• [WORK INSTRUCTION A]
According to the post on arguing with a madman, what has the madman lost?
• [WORK INSTRUCTION B]
In the post on arguing with a madman, repeat the text that begins at the words "I was recently" and ends after "except his reason.", substituting "kindness" for "charity".

• [EXCERPT TO READ]

Content starts

After blogging for a few years, I have learned to ignore the trolls who drop spiteful comments or who surf the Catholic web looking for a fight. About once or twice per year, however, I will encounter someone who is brilliant but crazy. The first sign is that such a person is usually well spoken and well planned. They are usually well read. However, the rapidity of the argument goes so quickly and is so scattered that you cannot keep up with him. Sometimes these madmen are Protestant. Sometimes they are Catholic. Often times they are sedevacantists.
I was recently reminded of this excellent advice from GK Chesterton regarding “how to argue with a madman.” This passage is quintessentially Cherstertonian – witty, concise, and precise:
If you argue with a madman, it is extremely probable that you will get the worst of it; for in many ways his mind moves all the quicker for not being delayed by the things that go with good judgment. He is not hampered by a sense of humor or by charity, or by the dumb certainties of experience. He is the more logical for losing sane affections. Indeed, the common phrase for insanity is in this respect a misleading one. The madman is not the man who has lost his reason. The madman is the man who has lost everything except his reason.
The madman’s explanation of a thing is always complete, and often in a purely rational sense, satisfactory. Or, to speak more strictly, the insane explanation, if not conclusive, is at least unanswerable; this may be observed specially in the two or three commonest kinds of madness.

Content ends

• [DATA SECTION]
Content starts

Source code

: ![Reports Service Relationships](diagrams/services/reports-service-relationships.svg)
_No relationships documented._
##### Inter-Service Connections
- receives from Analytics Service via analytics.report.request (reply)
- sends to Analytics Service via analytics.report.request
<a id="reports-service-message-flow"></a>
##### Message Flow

Content ends

• [SOLUTION A]
Everything except his reason.

• [SOLUTION B]
I was recently reminded of this excellent advice from GK Chesterton regarding “how to argue with a madman.” This passage is quintessentially Cherstertonian – witty, concise, and precise:
If you argue with a madman, it is extremely probable that you will get the worst of it; for in many ways his mind moves all the quicker for not being delayed by the things that go with good judgment. He is not hampered by a sense of humor or by kindness, or by the dumb certainties of experience. He is the more logical for losing sane affections. Indeed, the common phrase for insanity is in this respect a misleading one. The madman is not the man who has lost his reason. The madman is the man who has lost everything except his reason.